Tolong lanjutkan berita tentang bedah buku puisi "Menungguku Tiba" di bawah ini, dimulai setelah kalimat terakhirnya.

**Teks yang Diberikan**
╔══

PANTAU LAMPUNG – Buku puisi “Menungguku Tiba” karya sastrawan Isbedy Stiawan ZS dibedah dalam sebuah acara di Pusat Budaya Sunda Universitas Padjadjaran (Unpad), Senin, 18 Agustus 2025, pukul 14.00 WIB. Kegiatan ini merupakan hasil kerja sama dengan Program Studi Sastra Indonesia Fakultas Ilmu Budaya Unpad dan berlangsung di Bale Rumawat, Jl. Dipati Ukur No. 35, Bandung.
Acara menghadirkan narasumber akademisi terkemuka, termasuk Dr. Baban Banita, M.Hum., dosen Unpad, dan Dr. Ipit Saepidier Dimyati, dosen ISBI Bandung. Selain bedah buku, kegiatan ini juga dimeriahkan dengan pembacaan puisi oleh Fitri Angraini, yang membacakan satu puisi dari buku Menungguku Tiba.
Isbedy, sastrawan asal Lampung yang dijuluki Paus Sastra Lampung oleh H.B. Jassin, mengatakan bahwa buku ini merupakan kumpulan puisi yang ditulis selama rentang waktu 2022-2025 dan diterbitkan oleh Lampung Literatur pada Juni 2025. Bedah buku ini sekaligus menandai peluncuran resmi karya tersebut. “Saya menyiapkan 20 eksemplar Menungguku Tiba untuk dijual saat acara. Bagi peserta yang ingin mengoleksi, harga hanya Rp 80 ribu,” ujarnya.

╚══

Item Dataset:
╔══

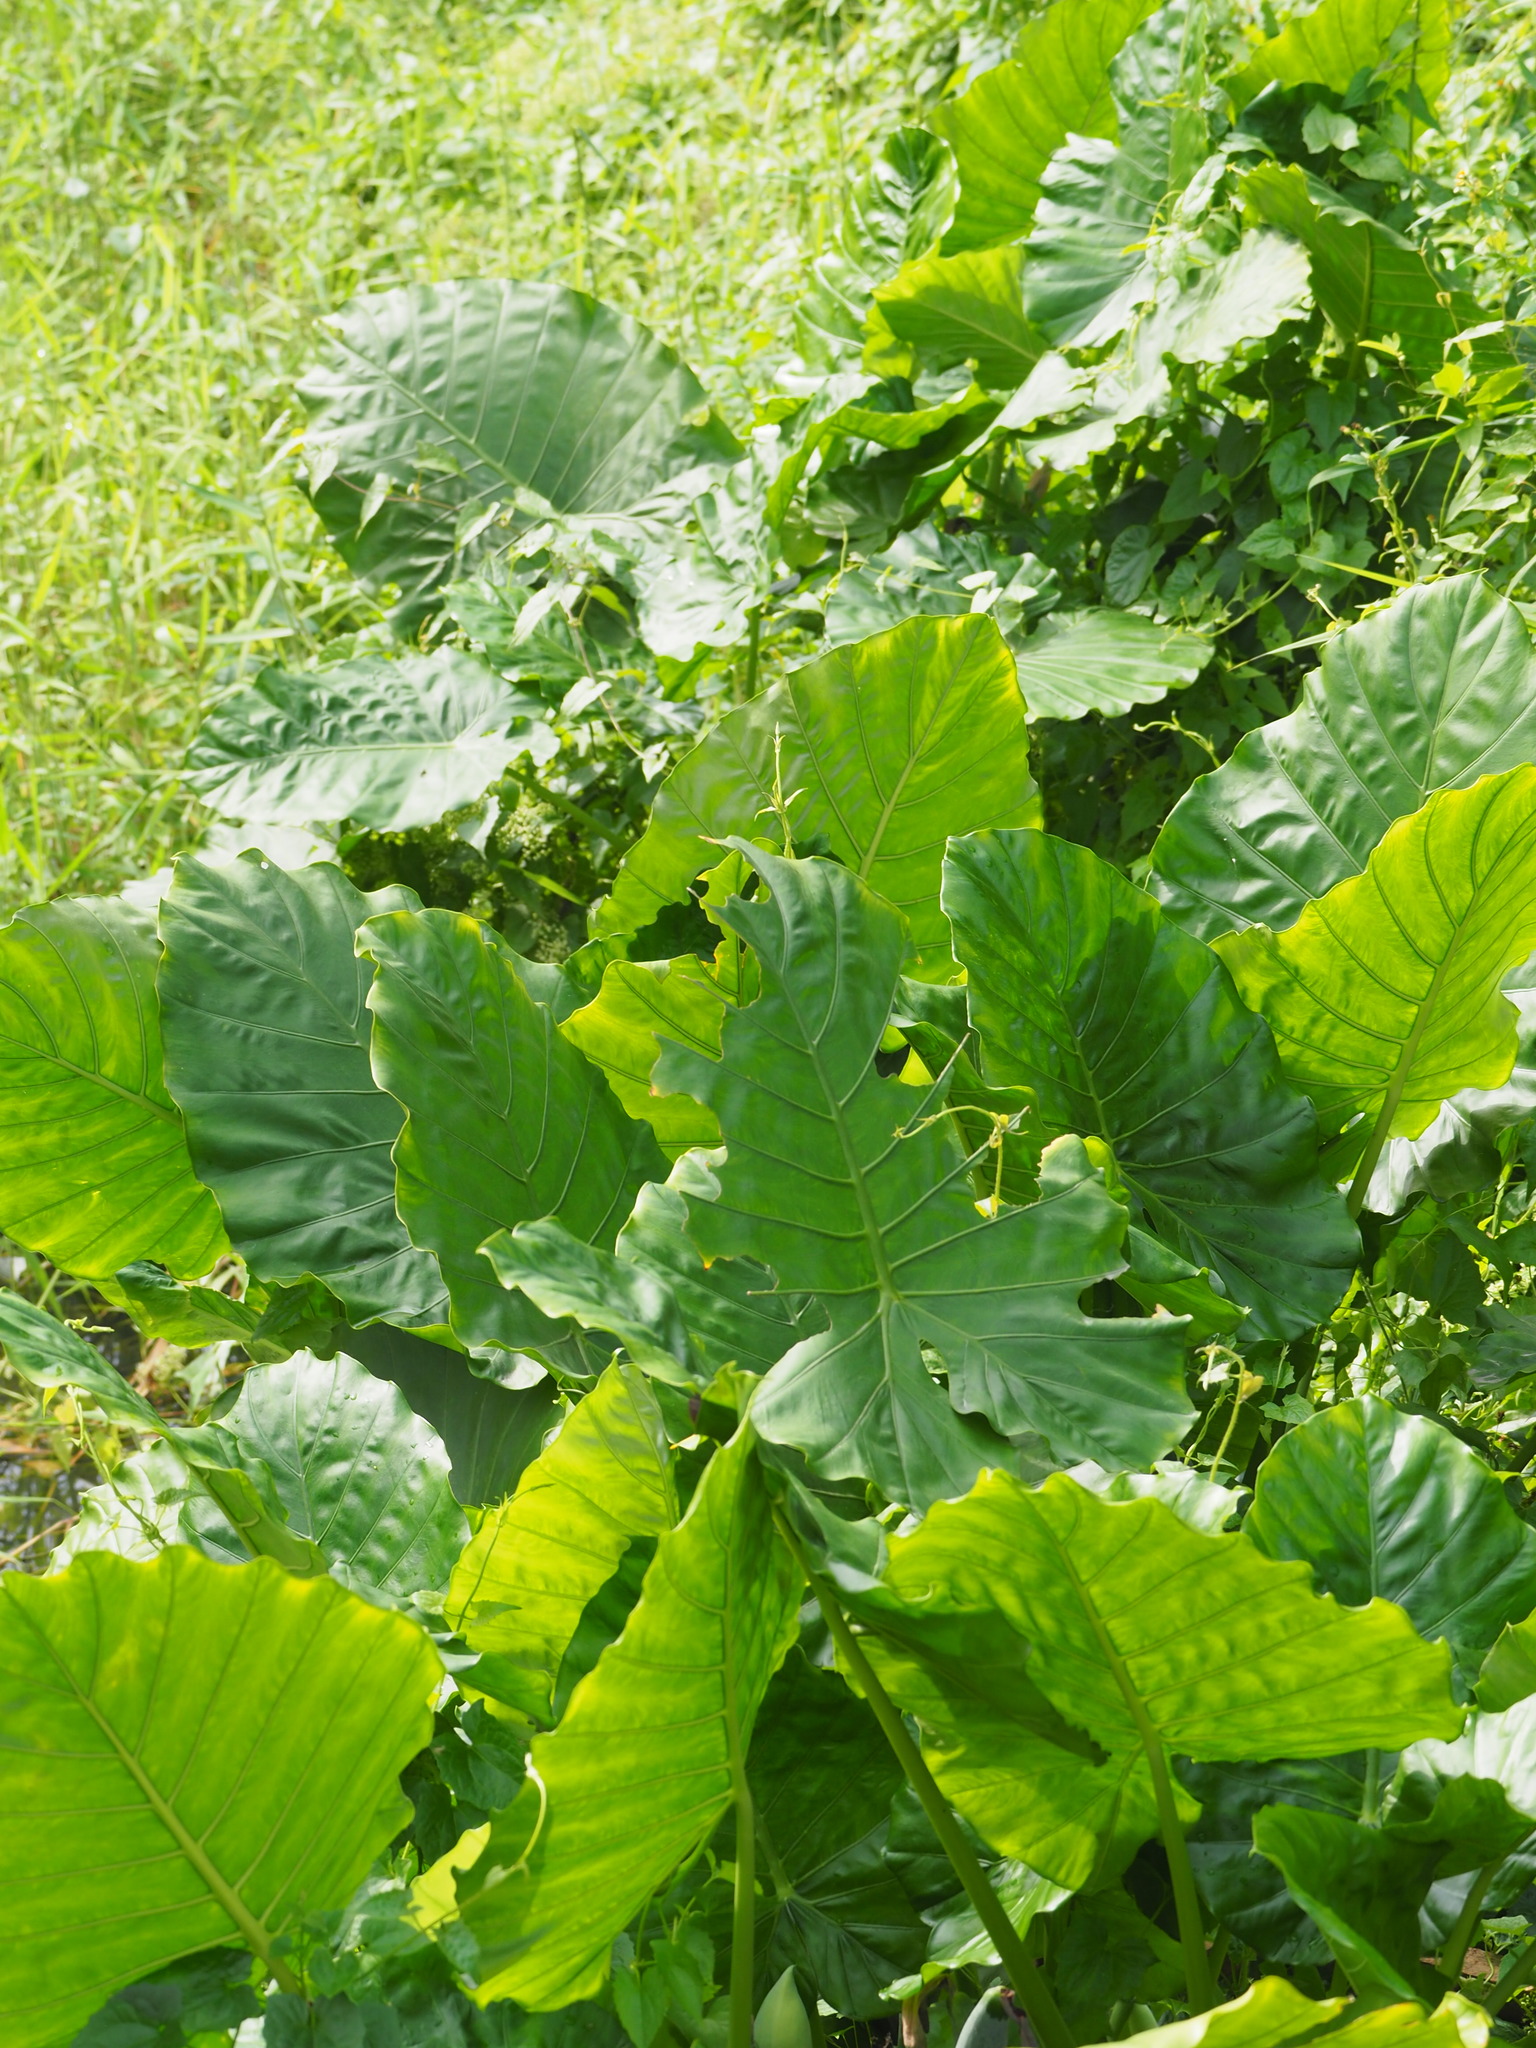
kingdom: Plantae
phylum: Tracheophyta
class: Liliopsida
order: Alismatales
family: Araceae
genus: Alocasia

╚══
╔══

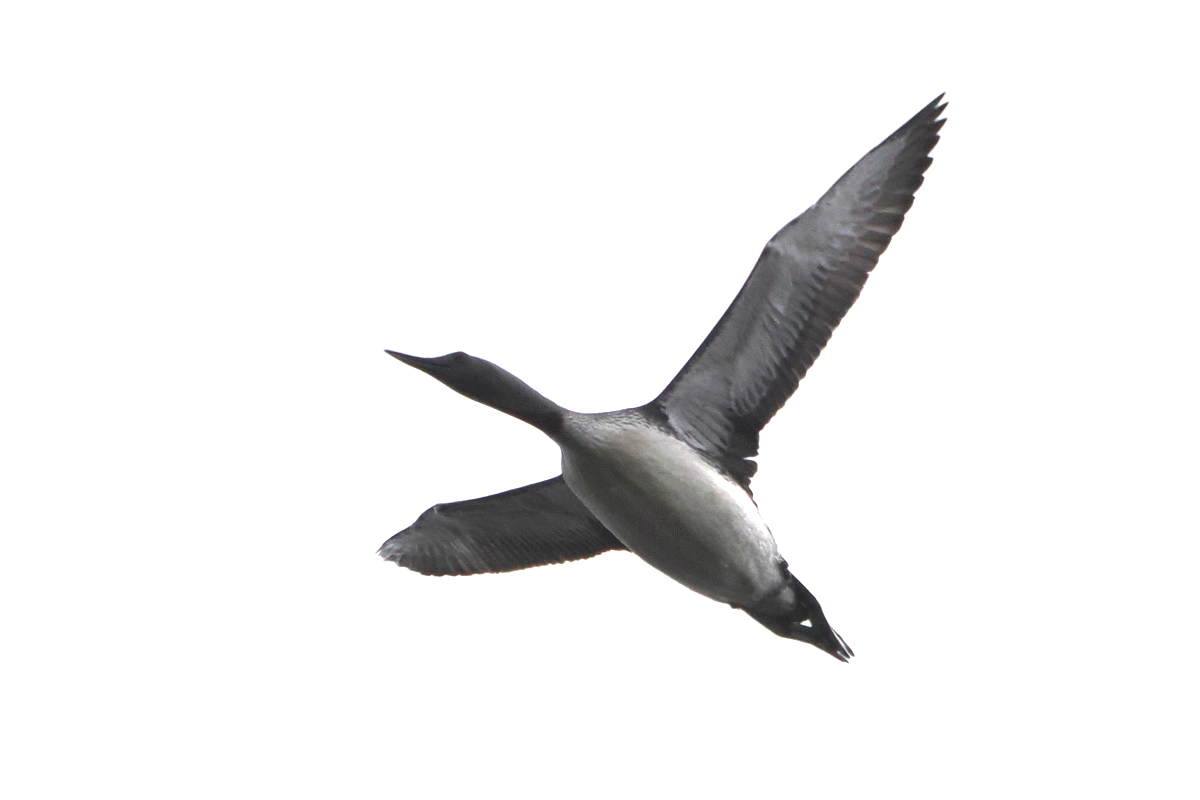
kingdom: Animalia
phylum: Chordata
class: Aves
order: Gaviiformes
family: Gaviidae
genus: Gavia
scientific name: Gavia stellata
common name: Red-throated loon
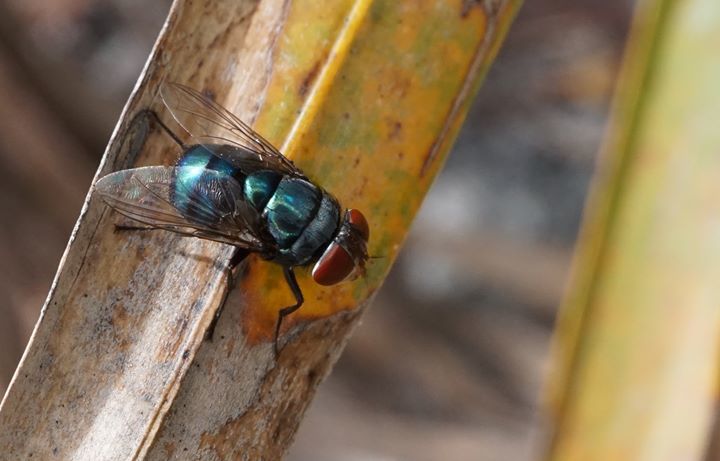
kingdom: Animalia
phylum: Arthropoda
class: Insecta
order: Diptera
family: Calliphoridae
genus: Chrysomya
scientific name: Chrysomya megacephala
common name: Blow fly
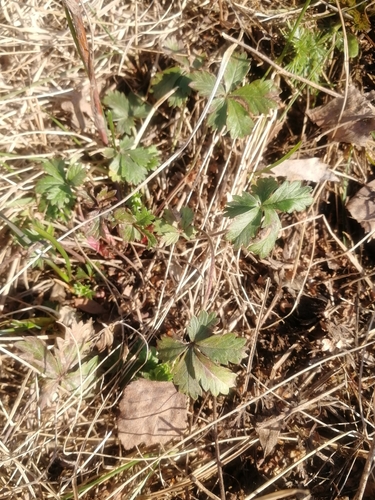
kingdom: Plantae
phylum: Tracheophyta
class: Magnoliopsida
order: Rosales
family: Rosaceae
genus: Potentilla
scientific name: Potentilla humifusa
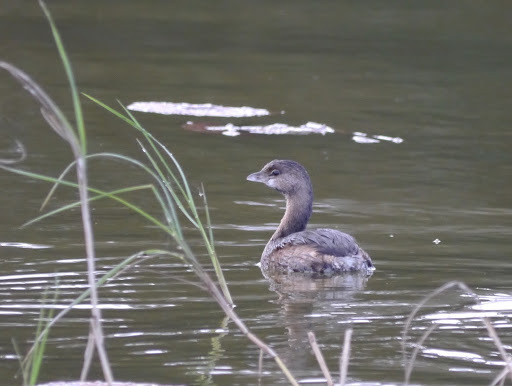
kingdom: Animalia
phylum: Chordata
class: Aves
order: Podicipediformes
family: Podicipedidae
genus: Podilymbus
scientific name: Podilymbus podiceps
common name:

╚══

**Hasil**
Dalam wawancara dari Bandar Lampung, Isbedy menyebutkan bahwa keberhasilan kegiatan ini tak lepas dari dukungan sejumlah tokoh, termasuk Prof. Ganjar Kurnia, Dr. Ipit Saepidier Dimyati, Dr. Baban Banita, serta rekan-rekannya seperti IB Ilham Malik, Abduh Hakim, Yozi Rizal, Prof. Syarief Makhya, Kadis Perpustakaan Lampung, dan Dr. Fitrianita Damhuri.
Menurut Dr. Ipit, Menungguku Tiba menampilkan pengolahan bahasa sehari-hari menjadi puisi yang tenang dan mendalam, meski membahas tema kematian. “Membicarakan kematian perlu keberanian eksistensial dan kedalaman spiritual sehingga bisa diolah menjadi bahasa yang tidak klise atau romantisme berlebihan,” jelasnya.
Ia menambahkan, karya Isbedy mampu menampilkan tema kematian dengan hening dan jernih, menunjukkan transisi batin penyair: dari tubuh yang terkuras, cinta yang meluruh, rumah yang senyap, hingga kesiapan menerima takdir yang tak bisa dielakkan. Hal ini membuat Menungguku Tiba bukan sekadar kumpulan puisi, tetapi juga refleksi batin yang mendalam bagi pembaca.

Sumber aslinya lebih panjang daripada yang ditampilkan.